Some of the most trusted brands in the world may be exposing their customers to pornography – and they don’t even know it. Over the last few months, “porn napping” has been on the rise. “Porn napping” is the practice of buying up expired domain names and pointing the URL to a pornography site. Before the Internet economy crashed, more than 75% of expiring domain names were renewed. Now, only about 50% of the 500,000 domain names that expire each month are re-registered by their owners. Many companies are not paying attention and are letting their registration renewals lapse. They often do not know the URL has been “kidnapped” until they receive irate phone calls from customers. Even large organizations have been caught off guard. For instance, in late November 2001, America Online removed a prominent hyperlink to a hardcore pornography site from its Web-based search engine for children2. Only by regularly analyzing your corporate website can you identify risky content and reduce your danger of exposure.

Third-party links. You have no control over what others do on their site, but your site may be blamed if there are problems. A link is often interpreted as an implied endorsement. If you do not know your external links have expired, then you will continue to send your users down a path of no return on a broken link.

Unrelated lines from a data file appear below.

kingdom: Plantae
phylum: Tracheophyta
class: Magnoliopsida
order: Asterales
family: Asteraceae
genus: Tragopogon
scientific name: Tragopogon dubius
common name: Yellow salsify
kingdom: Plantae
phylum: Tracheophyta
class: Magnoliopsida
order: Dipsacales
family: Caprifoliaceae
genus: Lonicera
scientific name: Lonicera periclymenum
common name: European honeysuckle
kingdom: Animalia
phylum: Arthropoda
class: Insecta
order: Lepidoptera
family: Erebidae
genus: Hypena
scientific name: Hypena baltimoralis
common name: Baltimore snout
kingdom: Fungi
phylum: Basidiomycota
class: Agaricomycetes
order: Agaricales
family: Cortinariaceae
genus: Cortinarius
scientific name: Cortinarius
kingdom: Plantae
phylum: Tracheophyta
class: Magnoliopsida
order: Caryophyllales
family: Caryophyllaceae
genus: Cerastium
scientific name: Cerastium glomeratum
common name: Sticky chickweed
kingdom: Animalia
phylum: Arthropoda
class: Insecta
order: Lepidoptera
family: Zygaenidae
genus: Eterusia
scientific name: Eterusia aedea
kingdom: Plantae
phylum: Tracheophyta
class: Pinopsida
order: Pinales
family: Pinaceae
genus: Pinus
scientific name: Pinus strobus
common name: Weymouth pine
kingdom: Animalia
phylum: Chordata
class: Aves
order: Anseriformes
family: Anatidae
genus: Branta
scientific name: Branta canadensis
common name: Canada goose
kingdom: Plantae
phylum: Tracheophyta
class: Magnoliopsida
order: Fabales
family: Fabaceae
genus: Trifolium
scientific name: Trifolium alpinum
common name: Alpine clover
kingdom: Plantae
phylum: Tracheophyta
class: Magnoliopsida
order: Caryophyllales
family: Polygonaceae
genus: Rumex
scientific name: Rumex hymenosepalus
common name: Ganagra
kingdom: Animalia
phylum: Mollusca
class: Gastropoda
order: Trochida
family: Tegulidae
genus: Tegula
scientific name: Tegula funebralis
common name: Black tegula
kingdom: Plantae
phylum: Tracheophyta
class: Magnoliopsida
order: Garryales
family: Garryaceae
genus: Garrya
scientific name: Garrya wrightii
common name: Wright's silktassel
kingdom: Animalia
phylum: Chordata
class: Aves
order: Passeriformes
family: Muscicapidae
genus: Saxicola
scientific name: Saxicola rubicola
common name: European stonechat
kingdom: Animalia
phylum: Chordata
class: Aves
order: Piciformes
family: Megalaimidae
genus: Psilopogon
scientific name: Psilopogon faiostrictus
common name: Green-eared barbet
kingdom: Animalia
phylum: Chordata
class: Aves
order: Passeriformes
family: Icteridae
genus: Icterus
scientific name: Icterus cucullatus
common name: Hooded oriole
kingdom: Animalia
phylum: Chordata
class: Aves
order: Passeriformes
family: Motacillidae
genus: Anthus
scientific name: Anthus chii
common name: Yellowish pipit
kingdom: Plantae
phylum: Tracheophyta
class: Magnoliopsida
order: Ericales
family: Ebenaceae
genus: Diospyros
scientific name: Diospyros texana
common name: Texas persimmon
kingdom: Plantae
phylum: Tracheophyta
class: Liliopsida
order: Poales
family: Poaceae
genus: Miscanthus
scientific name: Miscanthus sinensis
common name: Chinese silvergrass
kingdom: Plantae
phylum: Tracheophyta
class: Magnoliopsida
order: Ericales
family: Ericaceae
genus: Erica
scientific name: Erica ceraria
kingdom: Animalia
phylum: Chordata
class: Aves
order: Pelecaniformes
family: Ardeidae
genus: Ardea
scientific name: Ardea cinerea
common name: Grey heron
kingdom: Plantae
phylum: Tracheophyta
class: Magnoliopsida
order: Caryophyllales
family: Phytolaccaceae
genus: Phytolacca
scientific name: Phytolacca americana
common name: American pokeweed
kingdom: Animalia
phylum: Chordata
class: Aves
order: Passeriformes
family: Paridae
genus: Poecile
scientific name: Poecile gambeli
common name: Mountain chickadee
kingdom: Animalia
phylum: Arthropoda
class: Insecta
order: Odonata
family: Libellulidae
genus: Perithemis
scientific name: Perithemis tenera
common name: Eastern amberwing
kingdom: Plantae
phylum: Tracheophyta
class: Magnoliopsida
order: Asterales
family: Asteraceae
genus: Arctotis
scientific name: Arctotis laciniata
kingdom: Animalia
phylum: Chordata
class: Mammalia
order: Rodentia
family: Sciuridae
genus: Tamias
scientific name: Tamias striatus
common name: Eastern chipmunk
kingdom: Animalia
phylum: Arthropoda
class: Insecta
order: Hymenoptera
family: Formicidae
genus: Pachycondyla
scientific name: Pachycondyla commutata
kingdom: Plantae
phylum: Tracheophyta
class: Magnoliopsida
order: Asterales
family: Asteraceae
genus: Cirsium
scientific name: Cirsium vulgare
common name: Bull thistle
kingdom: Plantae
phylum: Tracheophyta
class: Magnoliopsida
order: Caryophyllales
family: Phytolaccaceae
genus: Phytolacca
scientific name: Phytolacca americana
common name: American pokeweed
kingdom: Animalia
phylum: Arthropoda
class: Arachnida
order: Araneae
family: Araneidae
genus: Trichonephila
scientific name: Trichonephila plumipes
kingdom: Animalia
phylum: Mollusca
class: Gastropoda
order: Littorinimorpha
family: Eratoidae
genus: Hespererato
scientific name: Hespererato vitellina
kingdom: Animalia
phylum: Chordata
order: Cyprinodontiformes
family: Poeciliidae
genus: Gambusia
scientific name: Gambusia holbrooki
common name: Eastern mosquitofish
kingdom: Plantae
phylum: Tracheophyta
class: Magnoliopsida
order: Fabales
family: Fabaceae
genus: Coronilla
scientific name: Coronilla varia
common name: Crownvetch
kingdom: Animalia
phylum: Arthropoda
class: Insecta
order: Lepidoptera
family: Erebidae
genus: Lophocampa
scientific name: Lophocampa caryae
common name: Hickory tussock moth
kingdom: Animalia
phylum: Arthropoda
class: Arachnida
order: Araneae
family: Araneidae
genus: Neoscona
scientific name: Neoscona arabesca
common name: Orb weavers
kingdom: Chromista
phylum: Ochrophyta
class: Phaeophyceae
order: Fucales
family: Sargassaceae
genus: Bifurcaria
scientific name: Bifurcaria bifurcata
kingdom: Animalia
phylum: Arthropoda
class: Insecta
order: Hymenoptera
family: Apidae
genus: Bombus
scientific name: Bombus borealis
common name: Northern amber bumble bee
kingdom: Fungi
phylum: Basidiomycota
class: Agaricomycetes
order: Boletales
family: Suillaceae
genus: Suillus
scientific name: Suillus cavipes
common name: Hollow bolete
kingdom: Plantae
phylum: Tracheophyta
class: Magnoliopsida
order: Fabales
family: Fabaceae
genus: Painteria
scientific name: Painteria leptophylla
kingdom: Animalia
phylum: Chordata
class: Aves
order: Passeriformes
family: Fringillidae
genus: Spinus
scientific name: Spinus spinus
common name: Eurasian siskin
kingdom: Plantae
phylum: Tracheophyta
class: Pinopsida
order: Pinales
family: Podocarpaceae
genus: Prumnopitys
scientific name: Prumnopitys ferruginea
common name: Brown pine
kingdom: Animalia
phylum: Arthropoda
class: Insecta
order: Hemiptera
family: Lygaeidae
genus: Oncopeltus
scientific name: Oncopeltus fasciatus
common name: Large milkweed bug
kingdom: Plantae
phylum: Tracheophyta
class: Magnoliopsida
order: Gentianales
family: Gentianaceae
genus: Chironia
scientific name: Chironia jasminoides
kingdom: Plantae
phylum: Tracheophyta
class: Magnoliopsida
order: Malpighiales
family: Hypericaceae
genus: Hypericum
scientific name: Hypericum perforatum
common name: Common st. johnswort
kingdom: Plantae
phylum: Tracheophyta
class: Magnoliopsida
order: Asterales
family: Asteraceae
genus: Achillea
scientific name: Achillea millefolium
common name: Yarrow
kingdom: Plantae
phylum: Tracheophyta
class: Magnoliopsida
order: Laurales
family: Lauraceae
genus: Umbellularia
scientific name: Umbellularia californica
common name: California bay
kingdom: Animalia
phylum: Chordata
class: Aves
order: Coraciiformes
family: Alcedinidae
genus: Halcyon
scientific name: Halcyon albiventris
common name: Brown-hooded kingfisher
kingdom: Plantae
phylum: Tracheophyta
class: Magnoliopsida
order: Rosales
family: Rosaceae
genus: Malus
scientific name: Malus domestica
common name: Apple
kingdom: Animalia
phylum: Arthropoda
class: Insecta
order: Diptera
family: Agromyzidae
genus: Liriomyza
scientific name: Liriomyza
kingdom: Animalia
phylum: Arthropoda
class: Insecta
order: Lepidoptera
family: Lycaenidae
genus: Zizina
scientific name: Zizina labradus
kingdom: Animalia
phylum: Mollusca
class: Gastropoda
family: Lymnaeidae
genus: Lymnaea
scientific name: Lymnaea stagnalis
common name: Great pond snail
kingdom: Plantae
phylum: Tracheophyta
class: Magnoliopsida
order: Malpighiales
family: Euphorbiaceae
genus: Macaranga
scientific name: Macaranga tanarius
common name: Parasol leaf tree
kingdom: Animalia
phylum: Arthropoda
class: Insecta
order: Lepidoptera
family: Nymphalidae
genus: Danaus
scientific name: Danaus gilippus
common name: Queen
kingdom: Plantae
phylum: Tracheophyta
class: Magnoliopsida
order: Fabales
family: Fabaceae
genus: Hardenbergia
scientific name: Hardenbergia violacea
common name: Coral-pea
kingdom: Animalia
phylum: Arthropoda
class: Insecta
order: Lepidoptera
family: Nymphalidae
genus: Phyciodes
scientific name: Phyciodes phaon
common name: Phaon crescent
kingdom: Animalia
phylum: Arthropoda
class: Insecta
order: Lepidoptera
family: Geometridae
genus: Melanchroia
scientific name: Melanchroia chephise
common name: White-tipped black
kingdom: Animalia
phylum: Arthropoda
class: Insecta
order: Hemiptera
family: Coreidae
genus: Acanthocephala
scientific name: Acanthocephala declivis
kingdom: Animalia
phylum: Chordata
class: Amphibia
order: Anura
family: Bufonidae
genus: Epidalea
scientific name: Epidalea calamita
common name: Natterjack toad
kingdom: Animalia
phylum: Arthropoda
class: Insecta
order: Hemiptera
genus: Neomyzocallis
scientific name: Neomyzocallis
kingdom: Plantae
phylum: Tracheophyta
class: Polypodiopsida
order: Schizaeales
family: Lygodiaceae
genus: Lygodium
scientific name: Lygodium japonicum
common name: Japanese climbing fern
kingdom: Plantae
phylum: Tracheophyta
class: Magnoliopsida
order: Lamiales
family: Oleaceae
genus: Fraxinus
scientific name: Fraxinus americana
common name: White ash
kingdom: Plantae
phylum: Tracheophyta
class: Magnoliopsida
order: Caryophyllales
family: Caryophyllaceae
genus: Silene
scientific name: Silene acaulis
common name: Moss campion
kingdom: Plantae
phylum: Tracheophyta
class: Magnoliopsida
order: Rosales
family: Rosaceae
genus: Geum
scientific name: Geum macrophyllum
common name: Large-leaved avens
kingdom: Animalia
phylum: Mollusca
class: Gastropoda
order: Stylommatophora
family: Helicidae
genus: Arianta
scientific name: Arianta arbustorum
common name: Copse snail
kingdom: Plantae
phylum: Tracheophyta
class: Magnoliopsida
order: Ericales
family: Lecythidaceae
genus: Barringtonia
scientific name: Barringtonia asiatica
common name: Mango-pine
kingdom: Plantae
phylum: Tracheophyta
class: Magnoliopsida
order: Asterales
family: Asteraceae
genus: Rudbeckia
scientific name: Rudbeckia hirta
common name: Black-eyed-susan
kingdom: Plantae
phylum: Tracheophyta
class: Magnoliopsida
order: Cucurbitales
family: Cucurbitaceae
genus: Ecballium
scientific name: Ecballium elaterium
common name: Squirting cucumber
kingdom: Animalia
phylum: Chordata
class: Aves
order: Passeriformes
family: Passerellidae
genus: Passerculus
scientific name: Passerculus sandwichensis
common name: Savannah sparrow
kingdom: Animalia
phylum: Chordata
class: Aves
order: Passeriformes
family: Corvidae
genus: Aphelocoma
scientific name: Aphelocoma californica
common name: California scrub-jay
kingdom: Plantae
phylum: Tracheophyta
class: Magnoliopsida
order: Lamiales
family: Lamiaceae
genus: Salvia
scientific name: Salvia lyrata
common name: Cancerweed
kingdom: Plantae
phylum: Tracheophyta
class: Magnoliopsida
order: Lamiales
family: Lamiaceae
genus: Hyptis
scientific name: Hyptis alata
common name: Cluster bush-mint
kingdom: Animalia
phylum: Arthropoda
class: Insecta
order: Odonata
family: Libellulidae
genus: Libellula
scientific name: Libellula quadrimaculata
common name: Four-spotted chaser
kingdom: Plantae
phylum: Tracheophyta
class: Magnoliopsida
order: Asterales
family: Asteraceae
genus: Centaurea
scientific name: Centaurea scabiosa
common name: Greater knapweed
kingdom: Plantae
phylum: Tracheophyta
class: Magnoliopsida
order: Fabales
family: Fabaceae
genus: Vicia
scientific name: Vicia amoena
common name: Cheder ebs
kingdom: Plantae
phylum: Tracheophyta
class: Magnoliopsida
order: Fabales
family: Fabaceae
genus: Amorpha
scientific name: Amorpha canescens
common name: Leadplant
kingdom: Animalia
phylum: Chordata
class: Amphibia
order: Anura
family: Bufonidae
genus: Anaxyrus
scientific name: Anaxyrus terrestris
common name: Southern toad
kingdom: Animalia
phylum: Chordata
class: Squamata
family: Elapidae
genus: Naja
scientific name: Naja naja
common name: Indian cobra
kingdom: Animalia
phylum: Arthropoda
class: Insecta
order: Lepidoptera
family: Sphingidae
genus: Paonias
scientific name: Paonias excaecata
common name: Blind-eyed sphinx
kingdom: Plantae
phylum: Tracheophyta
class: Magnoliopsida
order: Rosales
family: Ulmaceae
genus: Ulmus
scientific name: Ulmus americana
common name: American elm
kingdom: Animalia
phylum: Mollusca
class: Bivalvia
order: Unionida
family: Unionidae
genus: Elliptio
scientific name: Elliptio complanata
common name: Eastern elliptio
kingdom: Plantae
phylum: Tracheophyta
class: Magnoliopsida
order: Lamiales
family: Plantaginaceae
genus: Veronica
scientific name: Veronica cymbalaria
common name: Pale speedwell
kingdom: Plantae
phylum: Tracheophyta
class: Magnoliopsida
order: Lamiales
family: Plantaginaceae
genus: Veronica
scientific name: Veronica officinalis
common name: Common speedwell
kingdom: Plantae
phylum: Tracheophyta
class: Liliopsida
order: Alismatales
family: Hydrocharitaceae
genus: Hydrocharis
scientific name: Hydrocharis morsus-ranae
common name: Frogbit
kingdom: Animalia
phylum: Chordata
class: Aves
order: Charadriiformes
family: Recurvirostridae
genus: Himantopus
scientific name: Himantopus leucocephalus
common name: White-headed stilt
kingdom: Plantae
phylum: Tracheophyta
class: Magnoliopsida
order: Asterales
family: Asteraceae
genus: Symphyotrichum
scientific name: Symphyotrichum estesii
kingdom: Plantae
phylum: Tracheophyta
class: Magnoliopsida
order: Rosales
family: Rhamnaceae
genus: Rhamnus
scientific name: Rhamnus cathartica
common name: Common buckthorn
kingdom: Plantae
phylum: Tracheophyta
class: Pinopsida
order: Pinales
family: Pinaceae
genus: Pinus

It is also important to know which external websites your site links to because your organization may bear reputation and litigation risks if a linked site has questionable privacy practices. Identifying links to third-party sites can help you monitor these risks.

Accessibility issues.”Web accessibility” means making websites available to all individuals, including those with disabilities. These individuals rely on “assistive devices” such as screen readers, Braille readers, voice dictation, text readers, audio players, and voice-activated devices to access websites. Others may be limited by the technology they are using, such as old browsers, non-standard operating systems, slow connections, small screens, or text-only screens (personal device assistants (PDAs), cell phones, etc). ALT text provides access to information to all individuals regardless of their disability or the technology used to access the information. It describes non-text elements (images, JavaScript, etc.) in words so assistive devices used by individuals with disabilities can read the page.


Many organizations lack insight into what users are experiencing on their website and have no means of finding the issues that drive users away. The consequences of these problems can be severe. They can affect your ROI with impacts such as lost customers, brand erosion, and reduced conversion and customer retention rates. They can also affect the bottom-line through decreased productivity, increased litigation risk from lack of compliance to corporate or government standards, and a lack of “e-metrics” to manage the website effectively.